EDITORIAL: Send legislators back to school? Shouldn't be necessary
Mar. 1—Regular readers of the Post Bulletin's Opinions Page should have a pretty good notion of our views about teachers. We've long argued that they are overworked and underpaid, and that in the past 20 years the complexities of the job have grown in inverse proportion to the respect they receive.
Simply put, teaching is an increasingly difficult, thankless job.
Therefore, one might guess that we would support a recently introduced bill that would require Minnesota legislators who serve on the Education Policy Committee and the Education Finance Committee to get a firsthand look at what's happening in public schools. The bill calls for these legislators to spend at least 12 hours "shadowing" a K-12 teacher or administrator, and then write a publicly available report on what they observed.
The bill's chief author is Rep. Andrew Myers, a Republican from Tonka Bay, and his proposal already has garnered some DFL support in both the House and Senate. Myers also has introduced similar bills that would require members of some other committees to do a ridealong with law enforcement or firefighters, or to observe the operations at a child care center.
There is some logic in such proposals. When Minnesota legislators are assigned to committees, we assume that they have a certain level of experience/expertise in that area — or at least a strong interest and a desire to learn. It's possible that some committee members lack these qualities, but do we need a law that mandates 12 hours of homework and a term paper?
No, we do not.
We elect legislators to a job; namely, to represent the interests of their constituents, to introduce and/or support legislation that furthers those interests, and to be well-informed on all manner of issues that affect the people they represent. And Myers is correct about one thing: This job can't be accomplished merely by making phone calls and reading emails while sitting behind a desk in St. Paul.
To serve their districts, legislators must be present and visible. They should attend meetings of school boards, county boards and townships. They should attend high school basketball games, middle school plays and PTA meetings. They should visit assisted-living facilities. They should know which ambulance services operate in their districts.
That's the gig. It's not a punch-in, punch-out position. If there are gaps in a legislator's knowledge base, we expect them to do whatever is necessary to fill those gaps, so that they can make good arguments and cast informed votes. We should not and do not need laws to mandate a certain amount of participation and learning. We hold elections, and voters get regular opportunities to replace representatives who aren't getting the job done.
That's the big-picture perspective, and things don't get better when we consider the practical ramifications of mandated "shadowing" of teachers, firefighters and child care workers.

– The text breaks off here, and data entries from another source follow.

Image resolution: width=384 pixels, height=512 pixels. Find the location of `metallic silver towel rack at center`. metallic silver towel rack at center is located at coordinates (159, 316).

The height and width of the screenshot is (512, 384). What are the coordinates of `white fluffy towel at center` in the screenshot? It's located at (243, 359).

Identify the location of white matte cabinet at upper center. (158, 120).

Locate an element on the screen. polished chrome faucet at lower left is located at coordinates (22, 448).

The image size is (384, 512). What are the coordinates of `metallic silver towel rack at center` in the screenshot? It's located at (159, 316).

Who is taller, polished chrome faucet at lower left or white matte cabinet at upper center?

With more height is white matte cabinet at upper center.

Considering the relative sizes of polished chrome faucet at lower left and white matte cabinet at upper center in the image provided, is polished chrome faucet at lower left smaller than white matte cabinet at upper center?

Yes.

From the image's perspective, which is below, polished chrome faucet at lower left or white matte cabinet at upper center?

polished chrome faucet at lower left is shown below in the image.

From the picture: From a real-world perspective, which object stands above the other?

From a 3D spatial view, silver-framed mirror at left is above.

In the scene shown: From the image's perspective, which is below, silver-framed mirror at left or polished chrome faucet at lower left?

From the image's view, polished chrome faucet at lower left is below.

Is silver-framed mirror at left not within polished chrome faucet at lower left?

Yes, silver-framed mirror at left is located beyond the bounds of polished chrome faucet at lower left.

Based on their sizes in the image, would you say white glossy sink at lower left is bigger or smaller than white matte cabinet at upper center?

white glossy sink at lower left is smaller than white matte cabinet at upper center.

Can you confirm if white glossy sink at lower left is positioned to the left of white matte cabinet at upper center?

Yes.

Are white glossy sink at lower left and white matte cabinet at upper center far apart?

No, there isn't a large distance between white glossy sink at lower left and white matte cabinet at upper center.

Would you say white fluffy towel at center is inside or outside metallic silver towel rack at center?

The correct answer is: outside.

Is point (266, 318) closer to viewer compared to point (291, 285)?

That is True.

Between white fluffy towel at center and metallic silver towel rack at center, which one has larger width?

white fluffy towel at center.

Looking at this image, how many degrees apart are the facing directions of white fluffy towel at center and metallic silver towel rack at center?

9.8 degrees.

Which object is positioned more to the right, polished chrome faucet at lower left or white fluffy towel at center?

Several members of the Post Bulletin editorial board have experience in front of a classroom, and we can safely say that few teachers would be eager to host a legislator for a day. It's tough enough to teach when the principal is "observing" you, and it might be worse to have a legislator sitting at the back of the class, compiling notes for a report on what happened on your watch. We doubt that police officers and the owners of child care centers would be excited about this prospect, either.
Also, who would enforce this law? Who would check to make sure that every committee member spent the mandated number of hours "in the field" every two years? Who would read the reports? What penalties, if any, would fall upon legislators who ignored such a mandate?
Finally, what's the logic in limiting this new mandate to just a few committees? If the current proposal becomes law, one could reasonably argue that health policy committee members should spend 12 hours sitting in an emergency room or shadowing a nurse. Children and Families committee members should spend a day or two with a social worker. Agriculture committee members should put on boots and spend a day on a dairy farm, and the Environment and Natural Resources committee should have first-hand experience checking duck hunters in a swamp while the wind howls on a cold, rainy October morning.
Granted, the written reports on such experiences might be entertaining reading, but after a year or two, this entire process would become just another piece of busy work — and our legislators aren't federal employees who need bullet points to include on their "What I did last week" lists.